The emphasis I’m putting on derived data is leading to a variety of questions, especially about how to tease apart several related concepts:
- Derived data.
- Many-step processes to produce derived data.
- Schema evolution.
- Temporary data constructs.
So let’s dive in.
When I started my discussion of derived data, I focused on five kinds:
- Aggregates, when they are maintained, generally for reasons of performance or response time.
- Calculated scores, commonly based on data mining/predictive analytics.
- Text analytics.
- The kinds of ETL (Extract/Transform/Load) Hadoop and other forms of MapReduce are commonly used for.
- Adjusted data, especially in scientific contexts.
Later I added a sixth kind:
- Derived metadata, commonly for polystructured data sets (logs, text, images, video, whatever).
More kinds may yet follow.
In all cases, I was (and am) talking about data that is actually persisted into the database. Temporary tables — for example the kind frequently created by Microstrategy — are also important in data processing, as is temp space managed solely for the convenience of the DBMS. But neither are what I mean when I talk about “derived data.”
As I noted back in June, derived data naturally leads to schema evolution. You load data into an analytic database. You do some analysis and get some interesting results — interesting enough for you to want to keep them persistently. So you extend the schema to include them. You do more research; you discover something else interesting; you extend the schema again. Repeat as needed.

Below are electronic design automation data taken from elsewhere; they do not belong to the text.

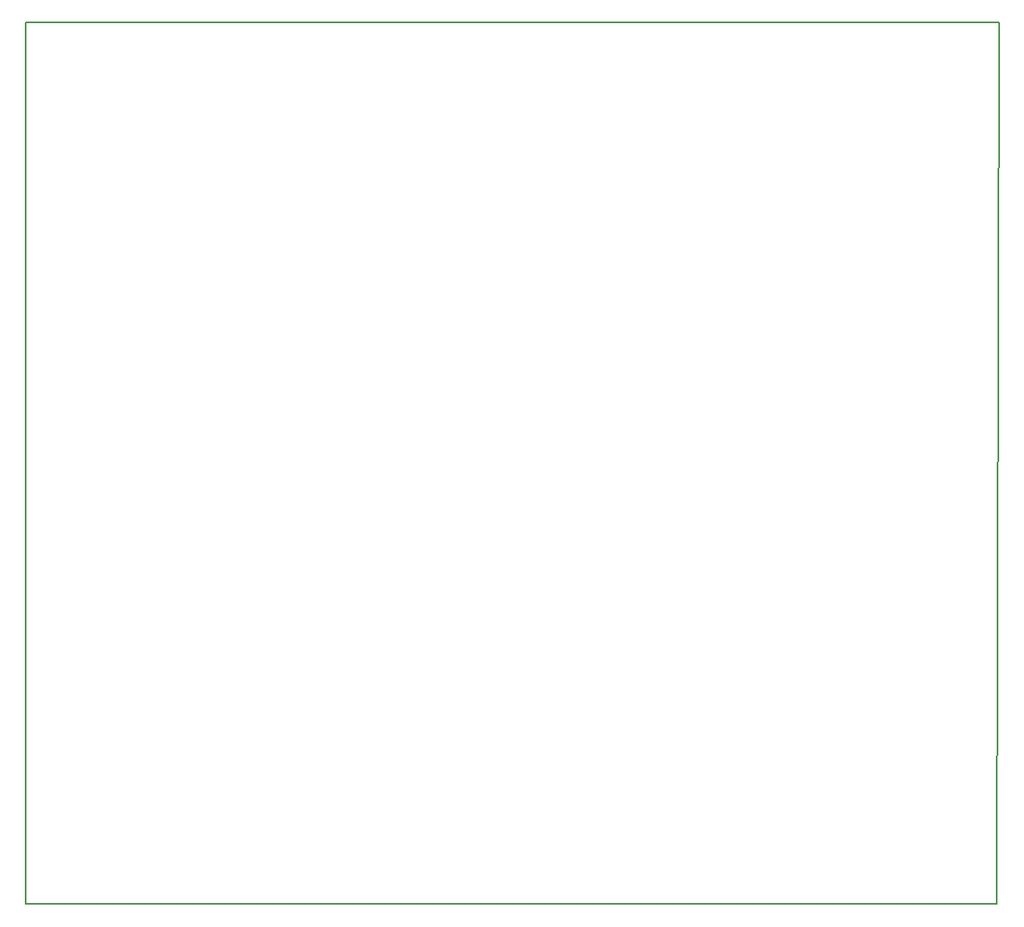
<source format=gbr>
G04 #@! TF.GenerationSoftware,KiCad,Pcbnew,(5.0.1)-4*
G04 #@! TF.CreationDate,2019-02-10T23:48:12-08:00*
G04 #@! TF.ProjectId,ActionPanel,416374696F6E50616E656C2E6B696361,rev?*
G04 #@! TF.SameCoordinates,Original*
G04 #@! TF.FileFunction,Profile,NP*
%FSLAX46Y46*%
G04 Gerber Fmt 4.6, Leading zero omitted, Abs format (unit mm)*
G04 Created by KiCad (PCBNEW (5.0.1)-4) date 2/10/2019 11:48:12 PM*
%MOMM*%
%LPD*%
G01*
G04 APERTURE LIST*
%ADD10C,0.200000*%
%ADD11C,0.150000*%
G04 APERTURE END LIST*
D10*
X196342000Y-139446000D02*
X97028000Y-139446000D01*
D11*
X196596000Y-49276000D02*
X97028000Y-49276000D01*
X196342000Y-139446000D02*
X196596000Y-49276000D01*
X97028000Y-49276000D02*
X97028000Y-139446000D01*
M02*

</source>
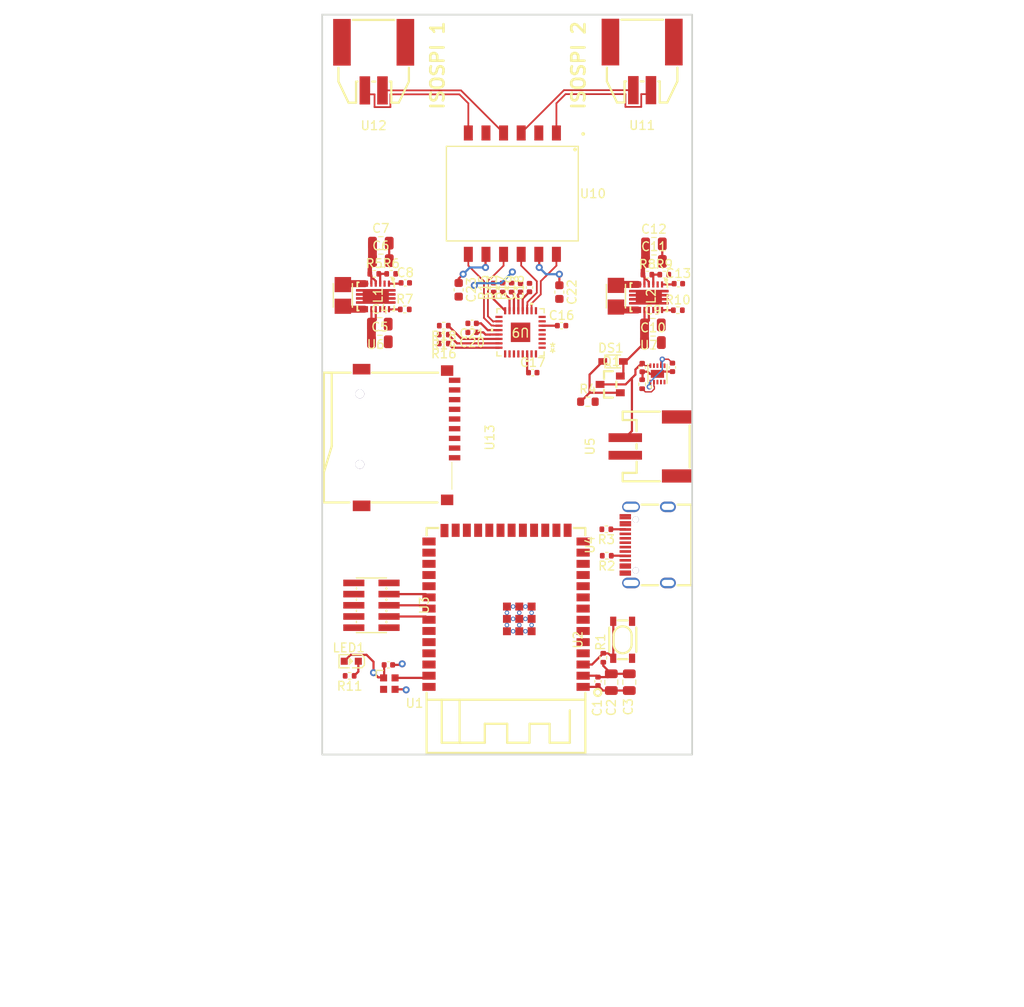
<source format=kicad_pcb>
(kicad_pcb
	(version 20240108)
	(generator "pcbnew")
	(generator_version "8.0")
	(general
		(thickness 1.6)
		(legacy_teardrops no)
	)
	(paper "A4")
	(layers
		(0 "F.Cu" signal)
		(1 "In1.Cu" signal)
		(2 "In2.Cu" signal)
		(31 "B.Cu" signal)
		(32 "B.Adhes" user "B.Adhesive")
		(33 "F.Adhes" user "F.Adhesive")
		(34 "B.Paste" user)
		(35 "F.Paste" user)
		(36 "B.SilkS" user "B.Silkscreen")
		(37 "F.SilkS" user "F.Silkscreen")
		(38 "B.Mask" user)
		(39 "F.Mask" user)
		(40 "Dwgs.User" user "User.Drawings")
		(41 "Cmts.User" user "User.Comments")
		(42 "Eco1.User" user "User.Eco1")
		(43 "Eco2.User" user "User.Eco2")
		(44 "Edge.Cuts" user)
		(45 "Margin" user)
		(46 "B.CrtYd" user "B.Courtyard")
		(47 "F.CrtYd" user "F.Courtyard")
		(48 "B.Fab" user)
		(49 "F.Fab" user)
		(50 "User.1" user)
		(51 "User.2" user)
		(52 "User.3" user)
		(53 "User.4" user)
		(54 "User.5" user)
		(55 "User.6" user)
		(56 "User.7" user)
		(57 "User.8" user)
		(58 "User.9" user)
	)
	(setup
		(stackup
			(layer "F.SilkS"
				(type "Top Silk Screen")
			)
			(layer "F.Paste"
				(type "Top Solder Paste")
			)
			(layer "F.Mask"
				(type "Top Solder Mask")
				(thickness 0.01)
			)
			(layer "F.Cu"
				(type "copper")
				(thickness 0.035)
			)
			(layer "dielectric 1"
				(type "prepreg")
				(thickness 0.1)
				(material "FR4")
				(epsilon_r 4.5)
				(loss_tangent 0.02)
			)
			(layer "In1.Cu"
				(type "copper")
				(thickness 0.035)
			)
			(layer "dielectric 2"
				(type "core")
				(thickness 1.24)
				(material "FR4")
				(epsilon_r 4.5)
				(loss_tangent 0.02)
			)
			(layer "In2.Cu"
				(type "copper")
				(thickness 0.035)
			)
			(layer "dielectric 3"
				(type "prepreg")
				(thickness 0.1)
				(material "FR4")
				(epsilon_r 4.5)
				(loss_tangent 0.02)
			)
			(layer "B.Cu"
				(type "copper")
				(thickness 0.035)
			)
			(layer "B.Mask"
				(type "Bottom Solder Mask")
				(thickness 0.01)
			)
			(layer "B.Paste"
				(type "Bottom Solder Paste")
			)
			(layer "B.SilkS"
				(type "Bottom Silk Screen")
			)
			(copper_finish "None")
			(dielectric_constraints no)
		)
		(pad_to_mask_clearance 0)
		(allow_soldermask_bridges_in_footprints no)
		(pcbplotparams
			(layerselection 0x00010fc_ffffffff)
			(plot_on_all_layers_selection 0x0000000_00000000)
			(disableapertmacros no)
			(usegerberextensions no)
			(usegerberattributes yes)
			(usegerberadvancedattributes yes)
			(creategerberjobfile yes)
			(dashed_line_dash_ratio 12.000000)
			(dashed_line_gap_ratio 3.000000)
			(svgprecision 4)
			(plotframeref no)
			(viasonmask no)
			(mode 1)
			(useauxorigin no)
			(hpglpennumber 1)
			(hpglpenspeed 20)
			(hpglpendiameter 15.000000)
			(pdf_front_fp_property_popups yes)
			(pdf_back_fp_property_popups yes)
			(dxfpolygonmode yes)
			(dxfimperialunits yes)
			(dxfusepcbnewfont yes)
			(psnegative no)
			(psa4output no)
			(plotreference yes)
			(plotvalue yes)
			(plotfptext yes)
			(plotinvisibletext no)
			(sketchpadsonfab no)
			(subtractmaskfromsilk no)
			(outputformat 1)
			(mirror no)
			(drillshape 1)
			(scaleselection 1)
			(outputdirectory "")
		)
	)
	(net 0 "")
	(net 1 "usb_conn-vcc")
	(net 2 "battery_conn-vcc")
	(net 3 "ts")
	(net 4 "chg")
	(net 5 "preterm")
	(net 6 "iset")
	(net 7 "_charger.ic-pg")
	(net 8 "nc")
	(net 9 "uc.ic-gnd")
	(net 10 "tms")
	(net 11 "rxd0")
	(net 12 "io2")
	(net 13 "io16")
	(net 14 "io17")
	(net 15 "cs")
	(net 16 "io1")
	(net 17 "en")
	(net 18 "tck")
	(net 19 "uc.ic-mosi-1")
	(net 20 "uc.ic-sck")
	(net 21 "io38")
	(net 22 "io18")
	(net 23 "io45")
	(net 24 "io4")
	(net 25 "uc.ic-mosi")
	(net 26 "dm")
	(net 27 "io21")
	(net 28 "io0")
	(net 29 "io7")
	(net 30 "uc.ic-vcc")
	(net 31 "io8")
	(net 32 "uc.ic-miso-1")
	(net 33 "txd0")
	(net 34 "tdi")
	(net 35 "tdo")
	(net 36 "io14")
	(net 37 "uc.ic-miso")
	(net 38 "io6")
	(net 39 "uc.ic-sck-1")
	(net 40 "io15")
	(net 41 "io5")
	(net 42 "dp")
	(net 43 "io47")
	(net 44 "io48")
	(net 45 "_3v3_reg.ic-pg")
	(net 46 "_3v3_reg.ic-vina")
	(net 47 "power_prio-vcc")
	(net 48 "_3v3_reg.ic-l2")
	(net 49 "_3v3_reg.feedback_div-out")
	(net 50 "_3v3_reg.ic-l1")
	(net 51 "_5v_reg-vcc")
	(net 52 "_5v_reg.feedback_div-out")
	(net 53 "_5v_reg.ic-l2")
	(net 54 "_5v_reg.ic-pg")
	(net 55 "_5v_reg.ic-l1")
	(net 56 "_5v_reg.ic-vina")
	(net 57 "sub2")
	(net 58 "sub1")
	(net 59 "cc2")
	(net 60 "cc1")
	(net 61 "cd")
	(net 62 "dat1_rsv_")
	(net 63 "dat2_rsv_")
	(net 64 "iso_1_center")
	(net 65 "logic_2_center")
	(net 66 "logic_1_center")
	(net 67 "iso_2_center")
	(net 68 "isospi_hv_2+")
	(net 69 "rto")
	(net 70 "rto2")
	(net 71 "cathode")
	(net 72 "_led.ic-vcc")
	(net 73 "reset")
	(net 74 "_7")
	(net 75 "isospi_hv_1+")
	(net 76 "mstr")
	(net 77 "isospi_safe_1-")
	(net 78 "intr_2")
	(net 79 "intr_1")
	(net 80 "wake_2")
	(net 81 "xcvrmd2")
	(net 82 "phapol2")
	(net 83 "phapol")
	(net 84 "xcvrmd")
	(net 85 "mstr2")
	(net 86 "wake_1")
	(net 87 "isospi_hv_2-")
	(net 88 "isospi_safe_1+")
	(net 89 "isospi_hv_1-")
	(net 90 "isospi_safe_2+")
	(net 91 "isospi_safe_2-")
	(net 92 "io37")
	(net 93 "io36")
	(net 94 "io35")
	(footprint "lib:VSON-14_L4.0-W3.0-P0.50-BL-EP_TI_DSJ" (layer "F.Cu") (at 173.736 94.562 180))
	(footprint "lib:R0402" (layer "F.Cu") (at 142.564119 91.908756))
	(footprint "lib:R0402" (layer "F.Cu") (at 139.768 137.548 180))
	(footprint "lib:R0402" (layer "F.Cu") (at 156.1211 93.466 90))
	(footprint "lib:C0805" (layer "F.Cu") (at 174.318755 90.497998))
	(footprint "lib:R0402" (layer "F.Cu") (at 146.024788 95.948101))
	(footprint "lib:C0402" (layer "F.Cu") (at 160.556 103.124))
	(footprint "lib:R0402" (layer "F.Cu") (at 177.028143 96.037481))
	(footprint "lib:R0402" (layer "F.Cu") (at 157.1371 93.468 90))
	(footprint "lib:C0402" (layer "F.Cu") (at 146.084861 92.934305))
	(footprint "lib:R0402" (layer "F.Cu") (at 158.1531 93.468 90))
	(footprint "lib:C0402" (layer "F.Cu") (at 176.41332 102.526812 -90))
	(footprint "lib:SMD-12_L14.8-W11.7-P2.00-LS14.7" (layer "F.Cu") (at 158.242 82.804 180))
	(footprint "lib:IND-SMD_L2.5-W2.0_WPN252012H" (layer "F.Cu") (at 170.000726 94.448218 -90))
	(footprint "lib:05-08-7057_ADI" (layer "F.Cu") (at 159.1691 98.548 180))
	(footprint "lib:R0402" (layer "F.Cu") (at 175.486627 91.998136))
	(footprint "lib:C0603" (layer "F.Cu") (at 163.576 93.98 -90))
	(footprint "lib:R0402" (layer "F.Cu") (at 144.483272 91.908756))
	(footprint "lib:LED0603-RD" (layer "F.Cu") (at 139.954 135.89 180))
	(footprint "lib:USB-C-SMD_KH-TYPE-C-16P" (layer "F.Cu") (at 173.482 122.682 90))
	(footprint "lib:C0402" (layer "F.Cu") (at 172.980249 102.546162 -90))
	(footprint "lib:KEY-SMD_4P-L4.2-W3.2-P2.20-LS4.6" (layer "F.Cu") (at 170.760657 133.45331 90))
	(footprint "lib:R0402" (layer "F.Cu") (at 172.975039 104.438325 90))
	(footprint "lib:C0402" (layer "F.Cu") (at 153.67 98.552 180))
	(footprint "lib:C0805" (layer "F.Cu") (at 143.201842 99.621802))
	(footprint "lib:C0402" (layer "F.Cu") (at 177.088216 93.023685))
	(footprint "lib:CONN-SMD_P2.00_S2B-PH-SM4-TB-LF-SN" (layer "F.Cu") (at 173.99 111.506 90))
	(footprint "lib:SOT-23_L2.9-W1.3-P1.90-LS2.4-BR" (layer "F.Cu") (at 169.347 104.46))
	(footprint "lib:R0603" (layer "F.Cu") (at 166.815 106.426))
	(footprint "lib:R0402" (layer "F.Cu") (at 150.4569 97.79 180))
	(footprint "lib:R0402" (layer "F.Cu") (at 168.959503 123.909051 180))
	(footprint "lib:C0402" (layer "F.Cu") (at 160.1851 93.468 90))
	(footprint "lib:R0402" (layer "F.Cu") (at 168.564953 135.494314 90))
	(footprint "lib:C0805" (layer "F.Cu") (at 171.515618 138.266232 -90))
	(footprint "lib:C0402" (layer "F.Cu") (at 159.1691 93.496 90))
	(footprint "lib:C0402" (layer "F.Cu") (at 144.163963 136.303858))
	(footprint "lib:R0402"
		(layer "F.Cu")
		(uuid "91f234e2-f052-408b-9126-d6106a8c8da8")
		(at 150.4569 99.822 180)
		(descr "Resistor SMD 0402 (1005 Metric), square (rectangular) end terminal, IPC_7351 nominal, (Body size source: IPC-SM-782 page 72, https://www.pcb-3d.com/wordpress/wp-content/uploads/ipc-sm-782a_amendment_1_and_2.pdf), generated with kicad-footprint-generator")
		(tags "resistor")
		(property "Reference" "R16"
			(at 0 -1.17 180)
			(layer "F.SilkS")
			(uuid "7f972bf6-bfbb-4748-b182-3b2e82a1772b")
			(effects
				(font
					(size 1 1)
					(thickness 0.15)
				)
			)
		)
		(property "Value" "0Ω"
			(at 0 1.17 180)
			(layer "F.Fab")
			(uuid "69b64529-53ff-4515-9b6e-6f8855476cd2")
			(effects
				(font
					(size 1 1)
					(thickness 0.15)
				)
			)
		)
		(property "Footprint" ""
			(at 0 0 180)
			(unlocked yes)
			(layer "F.Fab")
			(hide yes)
			(uuid "55a9dabe-cfe5-475a-981b-6aa9aa8d785c")
			(effects
				(font
					(size 1.27 1.27)
				)
			)
		)
		(property "Datasheet" ""
			(at 0 0 180)
			(unlocked yes)
			(layer "F.Fab")
			(hide yes)
			(uuid "1e41b6ae-08b0-4aad-aa38-486698ec3345")
			(effects
				(font
					(size 1.27 1.27)
				)
			)
		)
		(property "Description" ""
			(at 0 0 180)
			(unlocked yes)
			(layer "F.Fab")
			(hide yes)
			(uuid "a1eb829e-da2d-4c76-b139-c1b3ef0de8ac")
			(effects
				(font
					(size 1.27 1.27)
				)
			)
		)
		(path "/23ee421b-384b-0361-61cd-0f6e19024ffa/23ee421b-384b-0361-61cd-0f6e19024ffa")
		(attr smd)
		(fp_line
			(start -0.153641 0.38)
			(end 0.153641 0.38)
			(stroke
				(width 0.12)
				(type solid)
			)
			(layer "F.SilkS")
			(uuid "86b4d1b0-5d27-4f72-afc3-f0e8c297c5ef")
		)
		(fp_line
			(start -0.153641 -0.38)
			(end 0.153641 -0.38)
			(stroke
				(width 0.12)
				(type solid)
			)
			(layer "F.SilkS")
			(uuid "b847107d-fe38-449a-b8f7-ef1b9384305d")
		)
		(fp_line
			(sta
... [173481 chars truncated]
</source>
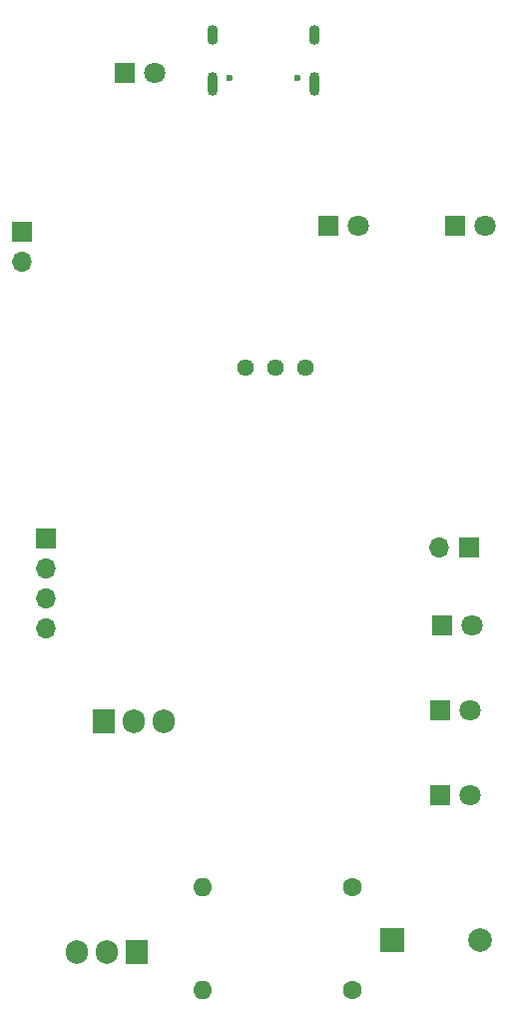
<source format=gbr>
%TF.GenerationSoftware,KiCad,Pcbnew,(6.0.11)*%
%TF.CreationDate,2023-07-13T20:03:18-03:00*%
%TF.ProjectId,Open-Tens,4f70656e-2d54-4656-9e73-2e6b69636164,rev?*%
%TF.SameCoordinates,Original*%
%TF.FileFunction,Soldermask,Bot*%
%TF.FilePolarity,Negative*%
%FSLAX46Y46*%
G04 Gerber Fmt 4.6, Leading zero omitted, Abs format (unit mm)*
G04 Created by KiCad (PCBNEW (6.0.11)) date 2023-07-13 20:03:18*
%MOMM*%
%LPD*%
G01*
G04 APERTURE LIST*
%ADD10C,1.600000*%
%ADD11O,1.600000X1.600000*%
%ADD12R,1.700000X1.700000*%
%ADD13O,1.700000X1.700000*%
%ADD14C,1.440000*%
%ADD15R,1.905000X2.000000*%
%ADD16O,1.905000X2.000000*%
%ADD17C,0.600000*%
%ADD18O,0.900000X2.000000*%
%ADD19O,0.900000X1.700000*%
%ADD20R,1.800000X1.800000*%
%ADD21C,1.800000*%
%ADD22R,2.000000X2.000000*%
%ADD23C,2.000000*%
G04 APERTURE END LIST*
D10*
%TO.C,J4*%
X162300000Y-140950000D03*
D11*
X149600000Y-140950000D03*
%TD*%
D12*
%TO.C,JP1*%
X172200000Y-103400000D03*
D13*
X169660000Y-103400000D03*
%TD*%
D14*
%TO.C,RV1*%
X158350000Y-88200000D03*
X155810000Y-88200000D03*
X153270000Y-88200000D03*
%TD*%
D10*
%TO.C,R12*%
X162300000Y-132200000D03*
D11*
X149600000Y-132200000D03*
%TD*%
D15*
%TO.C,Q2*%
X144037258Y-137755000D03*
D16*
X141497258Y-137755000D03*
X138957258Y-137755000D03*
%TD*%
D15*
%TO.C,Q1*%
X141260000Y-118145000D03*
D16*
X143800000Y-118145000D03*
X146340000Y-118145000D03*
%TD*%
D12*
%TO.C,J3*%
X136300000Y-102700000D03*
D13*
X136300000Y-105240000D03*
X136300000Y-107780000D03*
X136300000Y-110320000D03*
%TD*%
D17*
%TO.C,J2*%
X157690000Y-63650000D03*
X151910000Y-63650000D03*
D18*
X159120000Y-64130000D03*
D19*
X159120000Y-59960000D03*
D18*
X150480000Y-64130000D03*
D19*
X150480000Y-59960000D03*
%TD*%
D12*
%TO.C,J1*%
X134300000Y-76660000D03*
D13*
X134300000Y-79200000D03*
%TD*%
D20*
%TO.C,D9*%
X169892500Y-110020000D03*
D21*
X172432500Y-110020000D03*
%TD*%
D20*
%TO.C,D8*%
X169800000Y-117200000D03*
D21*
X172340000Y-117200000D03*
%TD*%
%TO.C,D7*%
X172260000Y-124400000D03*
D20*
X169720000Y-124400000D03*
%TD*%
%TO.C,D5*%
X143025000Y-63200000D03*
D21*
X145565000Y-63200000D03*
%TD*%
D20*
%TO.C,D3*%
X160260000Y-76200000D03*
D21*
X162800000Y-76200000D03*
%TD*%
D20*
%TO.C,D2*%
X171025000Y-76200000D03*
D21*
X173565000Y-76200000D03*
%TD*%
D22*
%TO.C,C3*%
X165682323Y-136700000D03*
D23*
X173182323Y-136700000D03*
%TD*%
M02*

</source>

However, in no way is derived data the only source of analytic schema evolution. Duh. Sometimes you just have new kinds of information coming in. Of course, once it’s there, you may want to derive something from it. In marketing contexts, both parts of that might be true in spades.
When I mentioned all this to my clients at MarkLogic — which was my inspiration for the polystructured/metadata example — they perked up and said “Oh! Progressive enhancement.” Indeed, it’s long been the case that a simple text processing pipeline could have >15 steps of extraction; indeed, I learned about the “tokenization chain” in 1997. If all the “progression” in the data enhancement occurs in a single processing run, that wouldn’t necessarily spawn much schema evolution. On the other hand, if you think of additional steps to add every now and then — in that case your schema might indeed evolve over time.
Somewhat similarly, Hadoop can be used to run “aggregation pipelines” of many 10s of steps. The output of the whole thing might be a relatively small number of fields. But again, if the number or nature of the fields changes over time, schemas will need to evolve accordingly.
So to sum up:
- Derived data — of multiple kinds — is very important.
- If you want to increase the value you get from derived data, you might need to evolve your schema accordingly.
- Data derivation happens to sometimes have long processing pipelines; those pipelines might happen to offer clues as how to do yet better at data derivation in the future; those improvements might happen to lead to schema evolution over time.
“Just the raw facts” analytic databases are, for the most part, obsolete.